Children's ride-on vehicles are subject to being driven on a variety of surfaces, including concrete, dirt, and grass, as well as up and down hills. As a result, the power requirements for ride-on vehicles vary dramatically during operation. In particular, when driving on level or downhill hard surfaces, the motor may draw relatively little current, such as 2-5 amps. However, when traveling uphill or over rough surfaces like grass and dirt, substantially more current may be drawn, such as 35-40 amps sustained current. Similarly, when a child instantaneously starts the vehicle at full speed, such as by quickly pressing the foot-pedal from an unactuated position to a fully actuated position, a relatively high instantaneous current may be drawn from the battery.
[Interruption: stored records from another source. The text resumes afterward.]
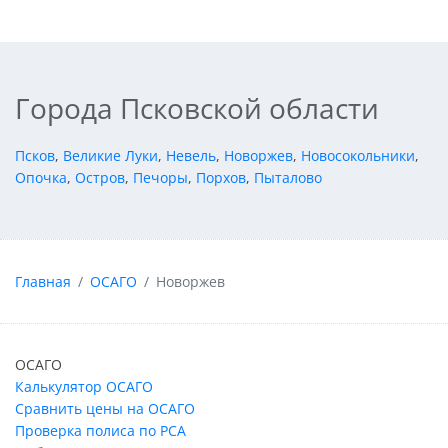
Города Псковской области
Псков
,
Великие Луки
,
Невель
,
Новоржев
,
Новосокольники
,
Опочка
,
Остров
,
Печоры
,
Порхов
,
Пыталово
Главная
ОСАГО
Новоржев
ОСАГО
Калькулятор ОСАГО
Сравнить цены на ОСАГО
Проверка полиса по РСА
Thus, the batteries may be designed to be capable of delivering sufficiently high current levels for satisfactory operation under foreseeable operating conditions. The electrical drive systems of children's ride-on vehicles typically have some sort of current limiting device, such as a fuse or circuit breaker associated with the vehicle's battery assembly or electrically connected between the vehicle's battery assembly and its motor(s). The protection offered by these current limiting devices is necessarily limited by the operational current requirements of the motor(s) and/or other components of the vehicle's drive assembly.
Although a relatively high-current battery may be desirable for adequate vehicle performance, care should be taken when charging such a battery to avoid short circuits or other malfunctions in the battery charging circuit that could result in the battery delivering current, and especially high current, back into the battery charging circuit. The potential for such backflow current makes it desirable to provide protection within the charging circuit to protect against short circuits or other damage to the charging assembly.
A typical battery charging assembly for a battery-powered children's ride-on vehicle comprises a wall-mounted adapter, which contains a transformer and rectifier, a charger cord, and some sort of charging plug, probe or other connector that is adapted to electrically interconnect with the rechargeable battery of the ride-on vehicle. Such an adapter conventionally may include a circuit breaker that is designed to protect against excessive current draw from the AC wall outlet. However, it would be desirable to additionally offer protection against backflow current from the battery into the charging circuit.